_TASK STATEMENT_. From the entries below, count the lines holding the word "elbow" and give nothing but the number.

_INPUT RECORDS_.
┄┄┄┄┄┄
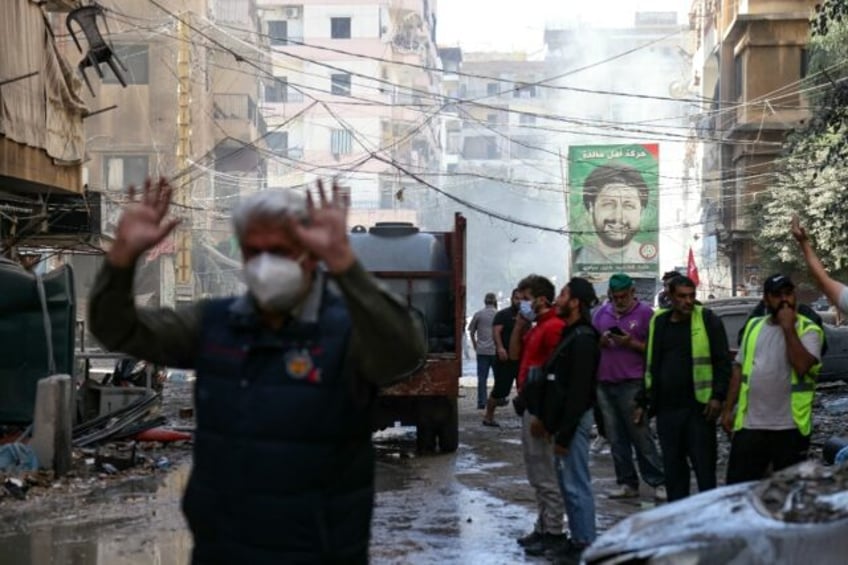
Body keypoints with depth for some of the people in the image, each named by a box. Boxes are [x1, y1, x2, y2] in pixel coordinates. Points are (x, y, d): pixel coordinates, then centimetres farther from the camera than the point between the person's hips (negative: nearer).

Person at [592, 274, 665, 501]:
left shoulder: (645, 313, -2)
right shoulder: (601, 313, 14)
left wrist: (632, 343, -17)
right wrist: (600, 341, -3)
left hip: (632, 383, -5)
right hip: (604, 383, 5)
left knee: (640, 435, -6)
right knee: (616, 438, 7)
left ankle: (658, 482, 0)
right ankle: (627, 483, 14)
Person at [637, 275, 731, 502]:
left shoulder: (707, 320, -1)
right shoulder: (658, 323, 12)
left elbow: (722, 362, -5)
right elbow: (650, 366, 19)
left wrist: (718, 396, -15)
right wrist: (643, 402, 16)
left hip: (698, 407, -4)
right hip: (666, 409, 5)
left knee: (704, 465, -1)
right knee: (672, 467, 10)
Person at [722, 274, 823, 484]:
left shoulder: (808, 329, -5)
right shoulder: (754, 326, 10)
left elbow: (802, 365, -22)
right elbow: (739, 369, 14)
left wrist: (788, 327, -18)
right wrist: (728, 409, 11)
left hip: (790, 426, -4)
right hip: (750, 424, 4)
┄┄┄┄┄┄
_ANSWER BOX_. 4